The Dutch head of the BBADRI, Professor Nico van Zandwijk is a thoracic oncology specialist who reports that the new asbestos center is the result of a group of forward-thinking Australians who recognized the need for such a facility several years ago. “We aim to study specific pathways to disease and relate them to prognosis and treatment,” said Zandwijk, who went on to state, “We will also concentrate on education and prevention, and work on plans to ensure that the affected victim receives optimal treatment. Ultimately, the aim will be to find new ways to treat a disease that is largely resistant to most forms of traditional therapy.”

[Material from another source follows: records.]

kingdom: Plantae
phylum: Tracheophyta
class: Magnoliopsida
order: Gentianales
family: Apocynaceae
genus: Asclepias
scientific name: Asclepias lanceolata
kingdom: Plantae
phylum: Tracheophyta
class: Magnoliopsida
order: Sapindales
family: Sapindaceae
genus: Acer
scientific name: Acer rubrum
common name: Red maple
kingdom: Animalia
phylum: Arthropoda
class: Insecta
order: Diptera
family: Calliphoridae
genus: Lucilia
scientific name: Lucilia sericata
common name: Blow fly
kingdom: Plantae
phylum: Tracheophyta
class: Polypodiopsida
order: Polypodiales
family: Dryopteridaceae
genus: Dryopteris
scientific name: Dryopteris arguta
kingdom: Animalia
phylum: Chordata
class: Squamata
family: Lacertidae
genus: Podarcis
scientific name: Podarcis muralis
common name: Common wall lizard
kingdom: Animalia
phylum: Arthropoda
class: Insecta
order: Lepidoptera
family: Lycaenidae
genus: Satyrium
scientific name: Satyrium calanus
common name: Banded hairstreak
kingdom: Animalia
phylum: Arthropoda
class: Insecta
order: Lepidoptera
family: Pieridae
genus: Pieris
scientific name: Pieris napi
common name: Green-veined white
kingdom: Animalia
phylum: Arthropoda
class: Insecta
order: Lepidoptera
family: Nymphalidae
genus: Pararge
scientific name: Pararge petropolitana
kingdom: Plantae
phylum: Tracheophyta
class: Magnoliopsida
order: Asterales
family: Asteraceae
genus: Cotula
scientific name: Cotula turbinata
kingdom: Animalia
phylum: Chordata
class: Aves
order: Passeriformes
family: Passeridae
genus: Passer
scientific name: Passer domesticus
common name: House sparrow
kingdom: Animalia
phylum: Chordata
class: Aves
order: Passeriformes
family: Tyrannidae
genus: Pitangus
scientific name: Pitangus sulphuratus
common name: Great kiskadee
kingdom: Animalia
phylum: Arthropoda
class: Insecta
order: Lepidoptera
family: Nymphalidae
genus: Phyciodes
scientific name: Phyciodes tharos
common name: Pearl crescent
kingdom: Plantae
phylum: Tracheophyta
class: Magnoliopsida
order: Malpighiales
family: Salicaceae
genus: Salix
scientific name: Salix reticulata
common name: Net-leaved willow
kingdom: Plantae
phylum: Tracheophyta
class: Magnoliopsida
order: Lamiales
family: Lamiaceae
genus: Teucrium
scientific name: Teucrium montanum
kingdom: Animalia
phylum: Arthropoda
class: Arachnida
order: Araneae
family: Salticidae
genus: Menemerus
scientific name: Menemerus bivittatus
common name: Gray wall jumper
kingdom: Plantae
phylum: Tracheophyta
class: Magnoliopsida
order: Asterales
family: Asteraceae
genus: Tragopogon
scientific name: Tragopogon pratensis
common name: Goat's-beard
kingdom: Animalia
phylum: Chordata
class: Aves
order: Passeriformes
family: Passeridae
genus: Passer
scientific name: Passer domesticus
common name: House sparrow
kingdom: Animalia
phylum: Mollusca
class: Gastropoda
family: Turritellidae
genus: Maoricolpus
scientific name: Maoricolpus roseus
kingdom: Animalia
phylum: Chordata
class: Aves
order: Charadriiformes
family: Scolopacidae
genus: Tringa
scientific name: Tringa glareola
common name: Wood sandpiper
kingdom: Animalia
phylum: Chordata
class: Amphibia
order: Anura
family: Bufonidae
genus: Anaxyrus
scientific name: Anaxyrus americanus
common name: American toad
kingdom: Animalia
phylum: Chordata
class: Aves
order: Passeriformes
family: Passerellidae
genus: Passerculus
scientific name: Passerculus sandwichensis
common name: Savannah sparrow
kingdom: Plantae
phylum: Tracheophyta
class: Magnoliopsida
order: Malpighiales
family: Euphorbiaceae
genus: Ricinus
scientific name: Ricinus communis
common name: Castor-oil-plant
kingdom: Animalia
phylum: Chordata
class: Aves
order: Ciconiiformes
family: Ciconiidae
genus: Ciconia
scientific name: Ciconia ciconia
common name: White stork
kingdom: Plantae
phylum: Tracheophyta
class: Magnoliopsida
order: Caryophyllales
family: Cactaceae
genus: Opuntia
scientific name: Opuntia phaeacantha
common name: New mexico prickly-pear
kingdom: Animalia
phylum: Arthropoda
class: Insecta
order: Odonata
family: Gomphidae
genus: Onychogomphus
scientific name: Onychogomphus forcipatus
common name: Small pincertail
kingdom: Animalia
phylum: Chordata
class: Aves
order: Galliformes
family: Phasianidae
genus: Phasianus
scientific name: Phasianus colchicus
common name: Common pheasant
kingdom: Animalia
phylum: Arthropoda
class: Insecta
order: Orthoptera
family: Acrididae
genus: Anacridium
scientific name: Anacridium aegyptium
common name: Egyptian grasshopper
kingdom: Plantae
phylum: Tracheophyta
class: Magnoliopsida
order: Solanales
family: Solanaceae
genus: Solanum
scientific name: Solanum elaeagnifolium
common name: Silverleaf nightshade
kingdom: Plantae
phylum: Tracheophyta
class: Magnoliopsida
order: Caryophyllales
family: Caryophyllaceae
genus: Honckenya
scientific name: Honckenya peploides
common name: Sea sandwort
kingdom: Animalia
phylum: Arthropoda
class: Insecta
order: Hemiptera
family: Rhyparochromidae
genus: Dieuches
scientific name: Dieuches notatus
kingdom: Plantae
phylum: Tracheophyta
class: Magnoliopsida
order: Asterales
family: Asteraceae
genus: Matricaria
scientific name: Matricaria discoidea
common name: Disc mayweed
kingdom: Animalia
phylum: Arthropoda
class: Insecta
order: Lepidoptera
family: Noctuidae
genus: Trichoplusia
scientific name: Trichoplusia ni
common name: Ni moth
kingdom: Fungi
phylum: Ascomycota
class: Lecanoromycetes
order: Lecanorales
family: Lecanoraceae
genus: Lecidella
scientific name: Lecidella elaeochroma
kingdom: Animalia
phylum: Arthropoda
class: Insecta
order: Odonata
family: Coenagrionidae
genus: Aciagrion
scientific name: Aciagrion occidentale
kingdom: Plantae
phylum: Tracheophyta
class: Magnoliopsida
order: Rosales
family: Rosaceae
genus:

As a relevant note, while it was PM Rudd who officially dedicated the Sydney cancer center, the politician has recently come under fire from the Australian Council of Trade Unions (ACTU), a worker organization that accuses the Australian government of serious failures in enforcing a nationwide ban on asbestos. The ACTU, as well as five its major unions, recently sent a letter to PM Rudd, wherein it was stated that the government must establish an “asbestos task force” to investigate the thousands of daily exposures to asbestos that occur in Australia every day-many of those needlessly endangered by asbestos being Australian Navy and other military personnel. Sharan Burrow is the President of the ACTU, and she called PM Rudd’s dedication of the BBADRI a “hollow gesture” by the government leader who has, to date, “failed to act to protect Australians from the very real dangers of exposure to asbestos.”
At the dedication, PM Rudd stated, “Next year, around 750 Australians will be diagnosed with asbestos-related disease,” and that “these are bad figures.” Rudd went on to say that by 2020, Australia would be faced with over 13,000 cases of asbestos-caused mesothelioma. Bad figures, indeed, but Bernie Banton’s cancer center will be there to help solve the mystery of this dreaded disease.